Attività proposte:
1. Indichi se ciascuna delle seguenti affermazioni concorda con il brano fornito, rispondendo sì o no e citando alla lettera le parole del brano che lo stabiliscono: (a) l'assessore si dimise dalla carica lo stesso giorno; (b) il lavoro al canile fu poi assegnato a Luppino; (c) il consiglio comunale aperto durò due ore.
2. Riproduca fedelmente le righe del listato a partire da quella che contiene "confirms it's working" e proseguendo fino a quella che contiene "# IMPORTANT: Main", entrambe incluse.

Brano fornito:

━━━━

U Palaia, San Bosco, Schwarzenegger si facevano chiamare i suoi sodali. Una sentenza storica da quelle parti.

Il politico inguaiato dalle rivelazioni del pentito

Domenico Agresta

Due anni fa, ai tempi del blitz Bra era finita sotto shock. Non per gli arresti ma per un avviso di garanzia a Massimo Borelli, assessore Pd al secondo mandato. Ad inguaiare il politico le rivelazioni di un celebre pentito calabrese, Domenico Agresta.
L’assessore era sospettato di aver incontrato Salvatore Luppino durante un permesso premio di quest’ultimo, ai tempi detenuto nella stessa casa circondariale di Agresta dopo essere arrestato nell’inchiesta “Vangelo” della Dda di Reggio Calabria.
Luppino avrebbe chiesto all’allora esponente Pd la possibilità di un lavoro che gli avrebbe consentito di poter accedere alla semidetenzione. In cambio avrebbe offerto un pacchetto di voti. Lo stesso giorno Borelli si dimette da assessore per meglio difendersi.

«In campagna elettorale credo di aver chiesto i voti a tutti»

Il caso monta. Dagli atti giudiziari esce un’intercettazione del boss che parla ad un’amica del vecchio sindaco Bruna Sibille, poi assessore regionale nella giunta Bresso, e che recita: «Devi dire a Sibille digli che io l’ha fatta andare a Torino… e io ho bisogno di lei e mi deve aiutare adesso di nuovo… io l’ho aiutata, te la ricordi quando siete venuti tu e lei a chiedere, per i voti».
Incalzata dalla stampa, Bruna Sibille risponde: «Qualcuno lo conosco altri no, anche perché alcuni di loro erano titolari di locali a Bra. Mi lasci dire che durante una campagna elettorale io incontro tantissima gente e credo di aver chiesto voti a tutti». Bruna Sibilla non è mai stata indagata per voto di scambio. A Siderno forse sarebbe andata diversamente.

Bruna Sibille

Il vicesindaco Borrelli aveva invece dato il numero del responsabile del canile al figlio del boss per potere avviare la procedura di assunzione. Il lavoro però non verrà mai assegnato a Luppino per alcuni problemi sollevati dall’assistente sociale che lo seguiva. Borrelli con i suoi avvocati spiegherà tutto ai giudici e sarà prosciolto da ogni accusa.
Bra, che si pregia del titolo di città della legalità, a un mese dal blitz convoca un consiglio comunale aperto che dura quattro ore con interventi di consiglieri comunali, parlamentari, rappresentanti della società civile che davanti ad un folto pubblico affrontano il tema: “Difesa di Bra, città della legalità, tra narrazione e realtà, alla luce dei recenti avvenimenti circa la presunta presenza di criminalità organizzata”.

━━━━

Voci fornite:
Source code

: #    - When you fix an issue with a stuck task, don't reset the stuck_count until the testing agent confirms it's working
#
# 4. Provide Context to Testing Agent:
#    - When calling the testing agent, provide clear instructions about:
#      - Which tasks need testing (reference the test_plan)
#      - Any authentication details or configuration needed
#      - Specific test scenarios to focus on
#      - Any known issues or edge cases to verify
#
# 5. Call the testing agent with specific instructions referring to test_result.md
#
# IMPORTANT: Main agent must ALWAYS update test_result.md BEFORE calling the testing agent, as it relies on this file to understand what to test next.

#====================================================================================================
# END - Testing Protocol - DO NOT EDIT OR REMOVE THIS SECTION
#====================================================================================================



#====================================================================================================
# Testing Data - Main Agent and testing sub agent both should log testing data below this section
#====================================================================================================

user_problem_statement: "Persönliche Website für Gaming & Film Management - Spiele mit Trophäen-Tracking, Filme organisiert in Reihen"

━━━━

Elenco risposte:
1.
(a) Sì: «Lo stesso giorno Borelli si dimette da assessore per meglio difendersi.»
(b) No: «Il lavoro però non verrà mai assegnato a Luppino»
(c) No: «convoca un consiglio comunale aperto che dura quattro ore»

2.
: #    - When you fix an issue with a stuck task, don't reset the stuck_count until the testing agent confirms it's working
#
# 4. Provide Context to Testing Agent:
#    - When calling the testing agent, provide clear instructions about:
#      - Which tasks need testing (reference the test_plan)
#      - Any authentication details or configuration needed
#      - Specific test scenarios to focus on
#      - Any known issues or edge cases to verify
#
# 5. Call the testing agent with specific instructions referring to test_result.md
#
# IMPORTANT: Main agent must ALWAYS update test_result.md BEFORE calling the testing agent, as it relies on this file to understand what to test next.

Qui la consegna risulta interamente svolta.